Crystallization in Zr-Cu-Ni-Al Metallic Glasses

Abstract

AbstractZr-Cu-Ni-Al exhibits one of the best glass forming alloys known. In a narrow concentration range, however, annealing leads to the formation of a metastable icosahedral phase. The aim of this paper is to investigate in detail the influence of alloying with Hf or Si, Sn, Y, Cr and Mo on the quasicrystal formation in Zr69.5Cu12Ni11Al7.5 glasses.Whereas Y addition leads to loss in thermal stability and pronounced formation of quasicrystals, the addition of Si, Sn or Mo does not deteriorate thermal stability.
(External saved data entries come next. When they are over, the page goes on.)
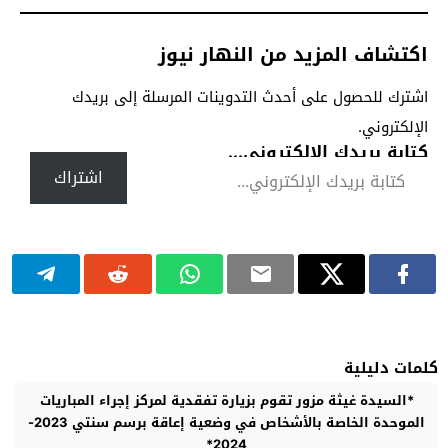
اكتشاف المزيد من النهار نيوز
اشترك للحصول على أحدث التدوينات المرسلة إلى بريدك
الإلكتروني.
كتابة بريدك الإلكتروني...
اشتراك
كلمات دليلية
*السيدة غيثة مزور تقوم بزيارة تفقدية لمركز إجراء المباريات
الموحدة الخاصة بالأشخاص في وضعية إعاقة برسم سنتي 2023-
2024*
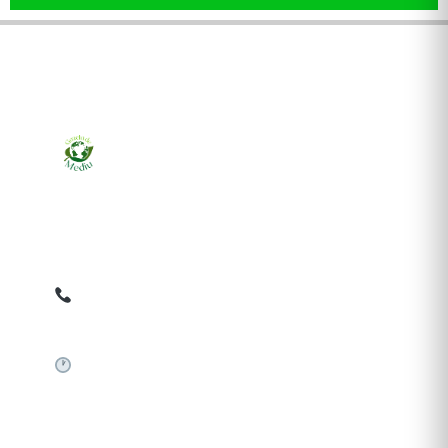
Ziarul online pentru publicarea anunțurilor obligatorii
de mediu cerute de ANMAP, APM și instituțiile
abilitate. Dovadă pe loc, acceptat în toată România.
0759 858 820
✉
gazetamediu@gmail.com
Sistem automat 24/7
SERVICII PUBLICARE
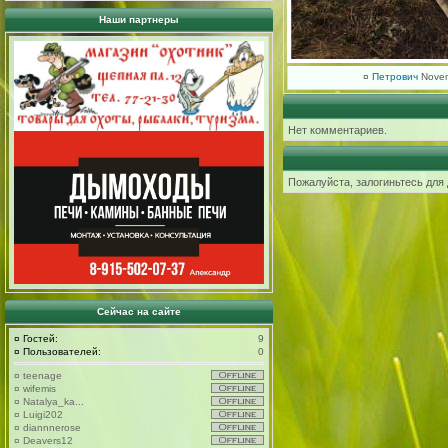
Наши партнеры
¤
Петрович
Novem
Нет комментариев.
Пожалуйста, залогиньтесь для
Сейчас на сайте
¤
Гостей:
9
¤
Пользователей:
0
¤
teenage
¤
wifemis
¤
Natalya_ka...
¤
Luigi202
¤
diannnerose
¤
Deavers12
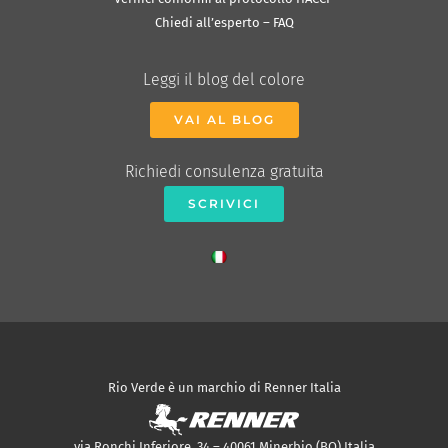
Chiedi all’esperto – FAQ
Leggi il blog del colore
VAI AL BLOG
Richiedi consulenza gratuita
SCRIVICI
Rio Verde è un marchio di Renner Italia
via Ronchi Inferiore, 34 – 40061 Minerbio (BO) Italia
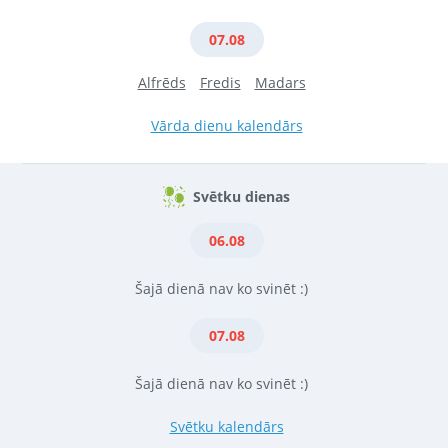
07.08
Alfrēds
Fredis
Madars
Vārda dienu kalendārs
Svētku dienas
06.08
Šajā dienā nav ko svinēt :)
07.08
Šajā dienā nav ko svinēt :)
Svētku kalendārs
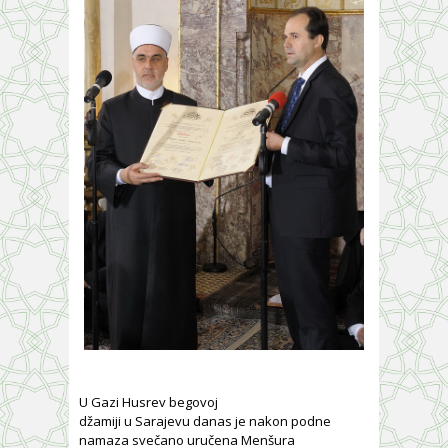
U Gazi Husrev begovoj
džamiji u Sarajevu danas je nakon podne
namaza svečano uručena Menšura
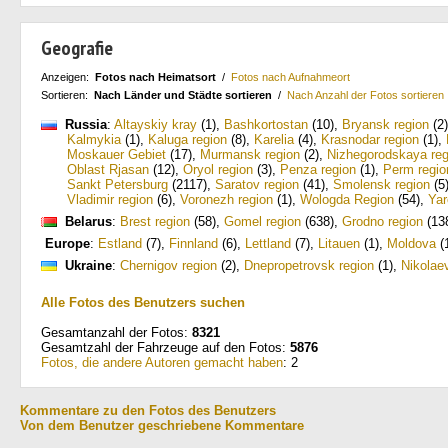
Geografie
Anzeigen:
Fotos nach Heimatsort
/
Fotos nach Aufnahmeort
Sortieren:
Nach Länder und Städte sortieren
/
Nach Anzahl der Fotos sortieren
Russia
:
Altayskiy kray
(1)
,
Bashkortostan
(10)
,
Bryansk region
(2)
Kalmykia
(1)
,
Kaluga region
(8)
,
Karelia
(4)
,
Krasnodar region
(1)
,
Moskauer Gebiet
(17)
,
Murmansk region
(2)
,
Nizhegorodskaya reg
Oblast Rjasan
(12)
,
Oryol region
(3)
,
Penza region
(1)
,
Perm regio
Sankt Petersburg
(2117)
,
Saratov region
(41)
,
Smolensk region
(5
Vladimir region
(6)
,
Voronezh region
(1)
,
Wologda Region
(54)
,
Yar
Belarus
:
Brest region
(58)
,
Gomel region
(638)
,
Grodno region
(13
Europe
:
Estland
(7)
,
Finnland
(6)
,
Lettland
(7)
,
Litauen
(1)
,
Moldova
(
Ukraine
:
Chernigov region
(2)
,
Dnepropetrovsk region
(1)
,
Nikolae
Alle Fotos des Benutzers suchen
Gesamtanzahl der Fotos:
8321
Gesamtzahl der Fahrzeuge auf den Fotos:
5876
Fotos, die andere Autoren gemacht haben
: 2
Kommentare zu den Fotos des Benutzers
Von dem Benutzer geschriebene Kommentare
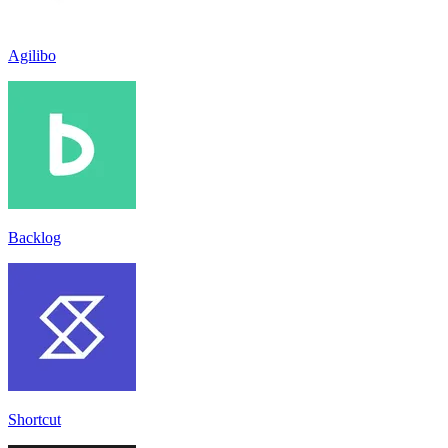
Agilibo
Backlog
Shortcut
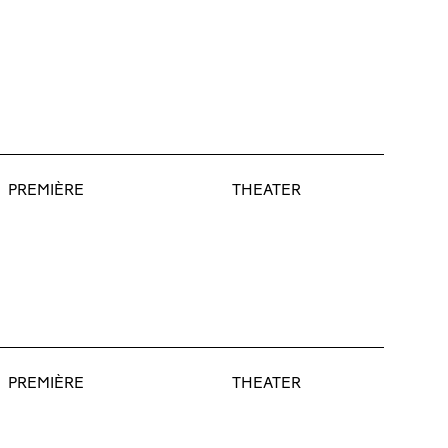
PREMIÈRE
THEATER
PREMIÈRE
THEATER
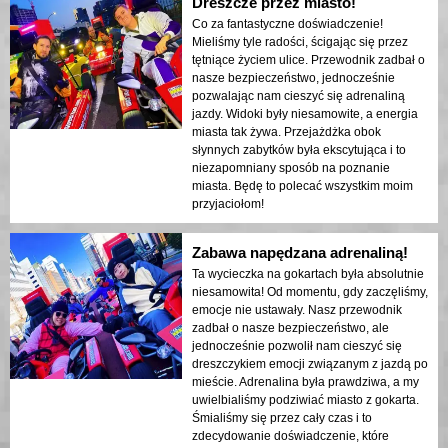
Dreszcze przez miasto!
Co za fantastyczne doświadczenie!
Mieliśmy tyle radości, ścigając się przez
tętniące życiem ulice. Przewodnik zadbał o
nasze bezpieczeństwo, jednocześnie
pozwalając nam cieszyć się adrenaliną
jazdy. Widoki były niesamowite, a energia
miasta tak żywa. Przejażdżka obok
słynnych zabytków była ekscytująca i to
niezapomniany sposób na poznanie
miasta. Będę to polecać wszystkim moim
przyjaciołom!
Zabawa napędzana adrenaliną!
Ta wycieczka na gokartach była absolutnie
niesamowita! Od momentu, gdy zaczęliśmy,
emocje nie ustawały. Nasz przewodnik
zadbał o nasze bezpieczeństwo, ale
jednocześnie pozwolił nam cieszyć się
dreszczykiem emocji związanym z jazdą po
mieście. Adrenalina była prawdziwa, a my
uwielbialiśmy podziwiać miasto z gokarta.
Śmialiśmy się przez cały czas i to
zdecydowanie doświadczenie, które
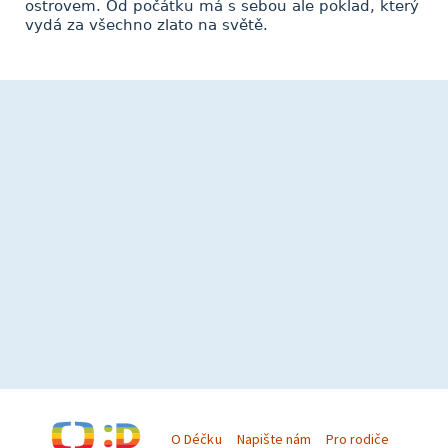
ostrovem. Od počátku má s sebou ale poklad, který
vydá za všechno zlato na světě.
O Déčku
Napište nám
Pro rodiče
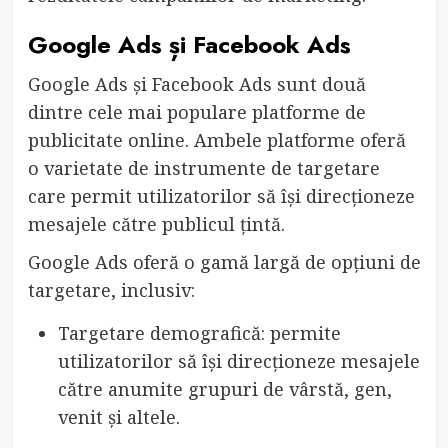
Google Ads și Facebook Ads
Google Ads și Facebook Ads sunt două
dintre cele mai populare platforme de
publicitate online. Ambele platforme oferă
o varietate de instrumente de targetare
care permit utilizatorilor să își direcționeze
mesajele către publicul țintă.
Google Ads oferă o gamă largă de opțiuni de
targetare, inclusiv:
Targetare demografică: permite
utilizatorilor să își direcționeze mesajele
către anumite grupuri de vârstă, gen,
venit și altele.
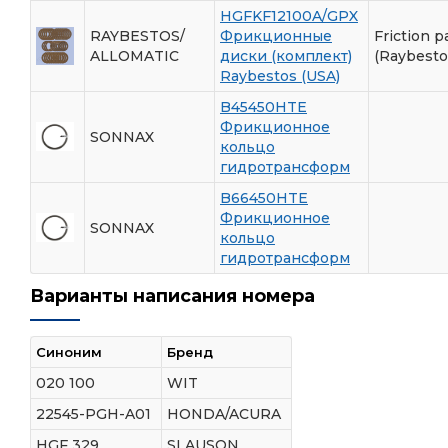
HGFKF12100A/GPX
RAYBESTOS/
Фрикционные
Friction p
ALLOMATIC
диски (комплект)
(Raybesto
Raybestos (USA)
B45450HTE
Фрикционное
SONNAX
кольцо
гидротрансформ
B66450HTE
Фрикционное
SONNAX
кольцо
гидротрансформ
Варианты написания номера
Синоним
Бренд
020 100
WIT
22545-PGH-A01
HONDA/ACURA
HGF 329
SLAUSON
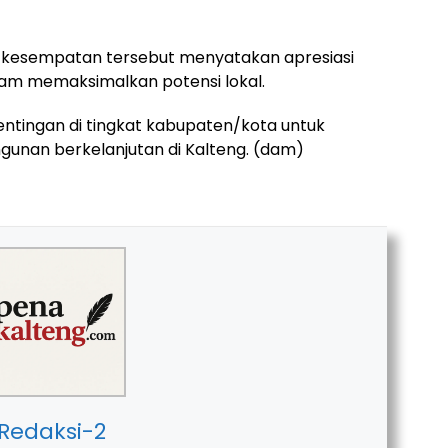
 kesempatan tersebut menyatakan apresiasi
am memaksimalkan potensi lokal.
ntingan di tingkat kabupaten/kota untuk
unan berkelanjutan di Kalteng. (dam)
Redaksi-2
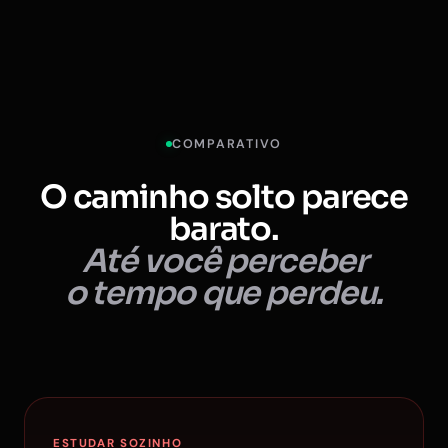
COMPARATIVO
O caminho solto parece
barato.
Até você perceber
o tempo que perdeu.
ESTUDAR SOZINHO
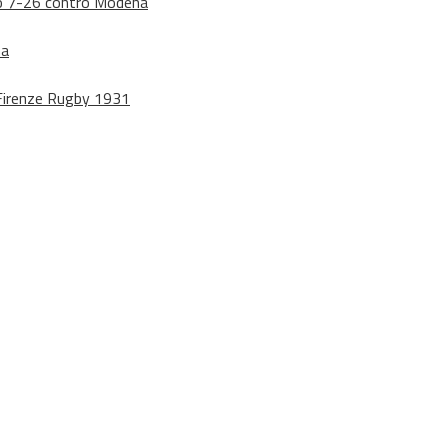
dono 7-26 contro Modena
na
o Firenze Rugby 1931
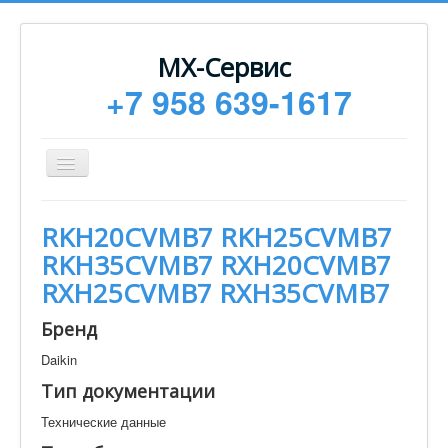
МХ-Сервис
+7 958 639-1617
Toggle
Navigation
Ремонт
RKH20CVMB7 RKH25CVMB7
Монтаж
RKH35CVMB7 RXH20CVMB7
Сервисное обслуживание
RXH25CVMB7 RXH35CVMB7
Техническая документация
Бренд
Статьи
Daikin
Новости
Тип документации
Контакты
Технические данные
Sn and Si were observed even to improve thermal stability significantly, but also to change phase selection during the early stages of crystallization. Si addition results in the formation of the tetragonal Zr2Ni phase and Mo as well as Cr to the formation of the fcc, so-called big-cube phase.Nucleation rates for the quasicrystal formation were measured by means of crystallization statistics. By modeling the obtained nucleation rates in the framework of diffusion controlled classical nucleation the interface energies (between quasicrystals and amorphous matrix) as well as metastable melting temperatures for the quasicrystalline phase could be derived. In all cases nucleation could be described best with a homogeneous model with transient rates.In order to understand the formation of the icosahedral structure also data on the influence of oxygen and hydrogen contamination as well as recent results of other authors on the influence of noble metals such as Ag, Pd, Au and Pt will be discussed in detail. There is some evidence that the quasicrystals are a hybrid of two structural elements, i.e. the tetragonal Zr2Ni (Al2Cu) and the tetragonal Zr2Cu (MoSi2) structure. It is further assumed that an icosahedral short-range order of the melt is stabilized by the addition of elements like Hf, probably Y or by contamination with very small amounts of oxygen, thus leading to a reduced interfacial energy between the quasicrystals and the amorphous matrix and therefore to a lower nucleation barrier.